Two buildings in Hebron are being cleared by Israeli soldiers (GETTY)

Hundreds of Israeli border guards have moved in to clear Jewish settlers out of two houses they had been occupying in the West Bank town of Hebron.

Hundreds of Israeli border guards have moved in to clear Jewish settlers out of two houses they had been occupying in the West Bank town of Hebron.

The border guards and other police surrounded the buildings where two families of squatters had barricaded themselves in, backed by dozens of young ultra-nationalist Jews, and brought them out one by one.

The security forces had to break open the doors, making arrests as demonstrators threw stones at them. There were some slight injuries.

For the government it was a question of asserting its authority after the courts had ordered the evacuation, while for the Israeli extreme right it was important to show the great difficulty in removing just a few settlers to prove that the precedent of the retreat from the Gaza Strip would not be repeated.

Soldiers imprisoned

Israel's army says it sentenced several soldiers to one month's imprisonment for refusing to take part in the forced removal of the settlers.

"Of the dozen soldiers -- 10 ordinary ranks and two officers -- tried for 'refusing to obey orders' several were sentenced to four weeks in military prison," a military spokesman says.

The soldiers were among some 3,000 troops and border police removing the two families who for months have illegally squatted inside two houses in Hebron's wholesale market.

The mutinous soldiers, most of them religious, told their commanding officers that they would refuse to join in the operation to evacuate the Hebron market, the army says in a statement.

Zvi Handel, an extreme-right opposition lawmaker, expressed support for the insubordinate soldiers.

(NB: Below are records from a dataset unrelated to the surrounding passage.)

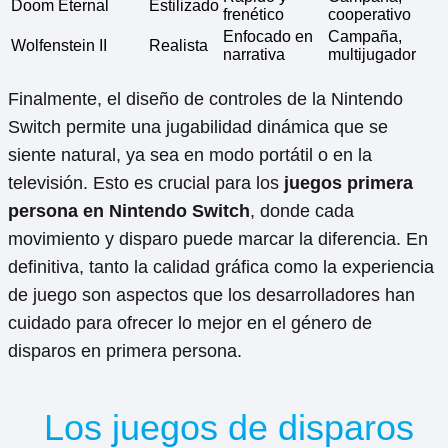
Doom Eternal
Estilizado
frenético
cooperativo
Enfocado en
Campaña,
Wolfenstein II
Realista
narrativa
multijugador
Finalmente, el diseño de controles de la Nintendo
Switch permite una jugabilidad dinámica que se
siente natural, ya sea en modo portátil o en la
televisión. Esto es crucial para los
juegos primera
persona en Nintendo Switch
, donde cada
movimiento y disparo puede marcar la diferencia. En
definitiva, tanto la calidad gráfica como la experiencia
de juego son aspectos que los desarrolladores han
cuidado para ofrecer lo mejor en el género de
disparos en primera persona.
Los juegos de disparos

"I am proud that we have soldiers who think before obeying illegal orders and refuse to be part of a political game," he says.

Support from rabbis

Several rabbis close to the settler movement have also thrown their weight behind the soldiers.

The families squatting in the market claim that the property is Jewish.

Under an agreement with the Palestinian Authority, Israel evacuated 80 percent of Hebron in 1997, leaving a settlement of several hundred Jewish settlers, protected by soldiers, around the Tomb of the Patriarchs -- a site holy to both Jews and Muslims.